Closing Executive Searches Faster
Closing executive searches faster is a priority for corporate executive search teams and search partners at leading private equity and venture capital firms. Economic uncertainty has made C-level candidates more cautious about accepting jobs. Consequently, it is taking longer to find the candidate who is ultimately hired. We have seen an uptick in clients turning to Intellerati for recruitment research and candidate sourcing support for faster executive search. To remain competitive, they want to fill senior executive openings more quickly.
Senior-level technology searches remain difficult for most corporate recruiting teams. In addition, Diversity and Inclusion initiatives have increased the work required to ensure candidate slates are genuinely diverse. Those challenges, coupled with the current economic environment, make closing executive searches faster next to impossible without additional support.
Faster Executive Search Hits Economic Headwinds
The recruiting software firm Thrive has anonymized and aggregated data from more than 31,000 compensation and search records to construct the benchmarks, statistics, and trends in its Mid-Year Executive Search Report Q2 2022. Their research confirms what we have witnessed in Intellerati’s recruiting research practice. Closing executive search quickly is more elusive at the offer stage. As technology companies see prices of their stock plummet, the compensation needed to lure candidates to a new job has skyrocketed.
As a result, some companies have trouble putting together compensation packages sufficient enough to convince candidates to make the leap. Some mid-tier publicly traded corporations and privately held companies are finding it next to impossible to close candidates. The compensation math doesn’t work. Equity is often the issue. Employers simply cannot put together compelling-enough compensation packages. Candidates seek higher cash compensation to offset the perceived risk of making a move in the current economic environment — particularly when the stock is down.
In other words, senior executive candidates have become much more risk-averse. Unless there is a reason to leave their current company, many senior leaders would rather stay. That growing sentiment works against making executive search faster. LinkedIn Recruiter lacks the rigor needed to surface the leadership hires they require. Thrive reports that it took their clients 19% longer in Q1 than it did Q4 to identify the candidate that was ultimately hired.
While there are economic warning signs, we have not seen a drop in search volume, particularly among our mid-tier clients with an average of 1-thousand employees. The supply of top-performing candidates remains constrained. In-house corporate executive search teams are turning to retained search partners such as The Good Search to hand off critical searches. For teams that prefer to lead search efforts in-house, they turn to Intellerati for recruitment research to boost their own efforts — particularly on the front end.

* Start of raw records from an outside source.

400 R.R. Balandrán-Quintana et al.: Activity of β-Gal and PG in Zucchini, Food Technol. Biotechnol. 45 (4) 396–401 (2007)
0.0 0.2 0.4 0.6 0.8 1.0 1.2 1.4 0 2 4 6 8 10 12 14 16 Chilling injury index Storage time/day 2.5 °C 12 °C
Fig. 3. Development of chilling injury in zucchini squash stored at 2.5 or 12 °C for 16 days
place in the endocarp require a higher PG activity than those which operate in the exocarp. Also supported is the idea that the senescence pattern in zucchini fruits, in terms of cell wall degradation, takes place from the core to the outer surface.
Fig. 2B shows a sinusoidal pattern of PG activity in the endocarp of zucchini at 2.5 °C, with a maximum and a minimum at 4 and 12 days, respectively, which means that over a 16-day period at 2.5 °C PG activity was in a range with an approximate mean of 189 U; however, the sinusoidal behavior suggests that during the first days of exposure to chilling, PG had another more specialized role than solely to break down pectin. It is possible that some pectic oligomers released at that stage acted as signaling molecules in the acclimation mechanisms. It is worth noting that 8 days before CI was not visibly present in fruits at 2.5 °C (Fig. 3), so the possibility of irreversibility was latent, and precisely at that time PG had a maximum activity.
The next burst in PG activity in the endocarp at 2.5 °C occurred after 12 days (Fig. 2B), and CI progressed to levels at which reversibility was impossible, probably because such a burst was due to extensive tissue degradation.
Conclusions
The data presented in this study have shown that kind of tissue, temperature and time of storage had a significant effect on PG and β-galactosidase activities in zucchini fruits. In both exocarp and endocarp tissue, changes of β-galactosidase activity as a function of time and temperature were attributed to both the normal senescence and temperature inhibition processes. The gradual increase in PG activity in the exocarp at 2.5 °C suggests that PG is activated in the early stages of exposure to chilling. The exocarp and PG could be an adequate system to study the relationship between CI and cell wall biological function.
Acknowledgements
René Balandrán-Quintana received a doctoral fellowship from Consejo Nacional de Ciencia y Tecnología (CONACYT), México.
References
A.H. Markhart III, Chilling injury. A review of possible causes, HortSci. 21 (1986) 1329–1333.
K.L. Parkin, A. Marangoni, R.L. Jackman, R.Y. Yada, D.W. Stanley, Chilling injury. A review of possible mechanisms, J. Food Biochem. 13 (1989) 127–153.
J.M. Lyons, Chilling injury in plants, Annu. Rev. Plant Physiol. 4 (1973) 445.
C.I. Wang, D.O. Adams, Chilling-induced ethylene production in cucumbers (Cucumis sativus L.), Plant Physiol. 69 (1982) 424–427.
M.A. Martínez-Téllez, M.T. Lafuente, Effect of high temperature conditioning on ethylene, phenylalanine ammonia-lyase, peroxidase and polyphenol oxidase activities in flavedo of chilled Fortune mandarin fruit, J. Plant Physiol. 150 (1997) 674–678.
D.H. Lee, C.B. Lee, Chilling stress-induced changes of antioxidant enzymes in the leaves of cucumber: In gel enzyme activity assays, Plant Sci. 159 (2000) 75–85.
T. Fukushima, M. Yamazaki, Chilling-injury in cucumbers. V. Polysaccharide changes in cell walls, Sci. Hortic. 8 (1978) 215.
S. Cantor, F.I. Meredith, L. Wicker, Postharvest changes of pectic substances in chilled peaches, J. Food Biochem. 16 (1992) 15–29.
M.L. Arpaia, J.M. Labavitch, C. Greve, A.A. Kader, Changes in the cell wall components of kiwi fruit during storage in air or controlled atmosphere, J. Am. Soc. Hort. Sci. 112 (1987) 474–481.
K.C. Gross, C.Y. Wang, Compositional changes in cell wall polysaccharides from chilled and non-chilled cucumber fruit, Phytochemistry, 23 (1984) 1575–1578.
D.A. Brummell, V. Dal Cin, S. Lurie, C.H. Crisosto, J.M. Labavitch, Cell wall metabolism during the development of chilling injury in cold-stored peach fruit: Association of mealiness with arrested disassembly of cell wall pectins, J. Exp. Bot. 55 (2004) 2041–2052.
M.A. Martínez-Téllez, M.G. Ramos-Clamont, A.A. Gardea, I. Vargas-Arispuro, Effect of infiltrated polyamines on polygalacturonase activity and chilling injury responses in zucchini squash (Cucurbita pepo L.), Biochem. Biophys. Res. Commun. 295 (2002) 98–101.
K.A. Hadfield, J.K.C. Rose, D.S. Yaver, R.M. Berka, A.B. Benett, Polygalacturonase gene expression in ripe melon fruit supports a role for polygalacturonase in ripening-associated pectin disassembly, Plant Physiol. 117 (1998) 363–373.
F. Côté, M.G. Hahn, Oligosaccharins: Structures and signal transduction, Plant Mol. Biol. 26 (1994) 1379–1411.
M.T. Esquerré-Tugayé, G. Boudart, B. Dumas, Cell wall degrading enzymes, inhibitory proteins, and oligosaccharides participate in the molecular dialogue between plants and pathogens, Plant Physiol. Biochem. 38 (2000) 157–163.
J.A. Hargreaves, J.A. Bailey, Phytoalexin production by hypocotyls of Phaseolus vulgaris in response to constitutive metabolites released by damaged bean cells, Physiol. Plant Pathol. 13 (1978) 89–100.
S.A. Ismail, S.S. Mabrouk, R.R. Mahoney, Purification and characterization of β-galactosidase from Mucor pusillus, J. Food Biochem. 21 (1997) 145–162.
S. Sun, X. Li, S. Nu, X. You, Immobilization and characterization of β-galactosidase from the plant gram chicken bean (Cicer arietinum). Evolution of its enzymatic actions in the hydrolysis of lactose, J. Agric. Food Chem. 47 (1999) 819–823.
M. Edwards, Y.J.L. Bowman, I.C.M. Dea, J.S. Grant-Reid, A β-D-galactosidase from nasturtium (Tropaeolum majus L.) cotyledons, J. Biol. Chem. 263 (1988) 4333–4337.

However, storm clouds are starting to gather for the 2nd half of the year. Many late-stage venture-capital-backed startups expecting to go public have shelved those plans for the time being. That, however, presents an opportunity — particularly for mid-tier and privately held companies — to poach talent from those startups. While hiring across many functions is down compared to the previous quarter, the labor market remains tight. Moreover, engineering remains a clear and constant need. The gathering storm brings opportunity, especially for research partners that work across multiple industries and specialize in technology.